Start of Block

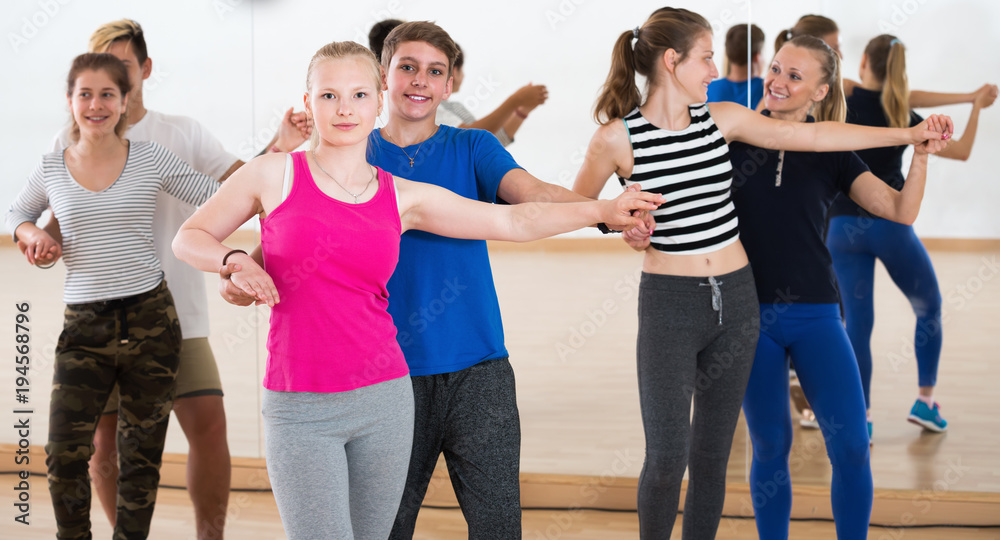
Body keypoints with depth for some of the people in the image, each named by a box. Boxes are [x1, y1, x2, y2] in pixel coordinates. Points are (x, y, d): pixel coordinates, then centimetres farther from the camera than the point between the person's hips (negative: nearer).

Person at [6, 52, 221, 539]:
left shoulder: (150, 160, 1)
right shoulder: (52, 169, 5)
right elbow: (16, 214, 24)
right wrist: (32, 234, 2)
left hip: (150, 320, 0)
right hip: (83, 326, 1)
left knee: (141, 457, 5)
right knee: (64, 454, -7)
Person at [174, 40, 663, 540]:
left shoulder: (402, 196, 7)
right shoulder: (275, 174, 0)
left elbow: (513, 221, 10)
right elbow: (190, 237, 10)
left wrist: (604, 209, 8)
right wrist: (234, 261, -10)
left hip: (384, 401, 3)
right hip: (300, 410, -3)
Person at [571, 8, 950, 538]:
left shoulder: (721, 118, 4)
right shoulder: (618, 136, -8)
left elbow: (812, 135, 8)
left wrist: (907, 134, 9)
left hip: (736, 301, 4)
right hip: (668, 302, -4)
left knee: (712, 454, 8)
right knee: (667, 457, -9)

End of Block

BRIEF:
Beginning at the line that holds "left shoulder: (721, 118, 4)", write out word for word each line through the end of the records.

SOLUTION TO THE EXERCISE:
left shoulder: (721, 118, 4)
right shoulder: (618, 136, -8)
left elbow: (812, 135, 8)
left wrist: (907, 134, 9)
left hip: (736, 301, 4)
right hip: (668, 302, -4)
left knee: (712, 454, 8)
right knee: (667, 457, -9)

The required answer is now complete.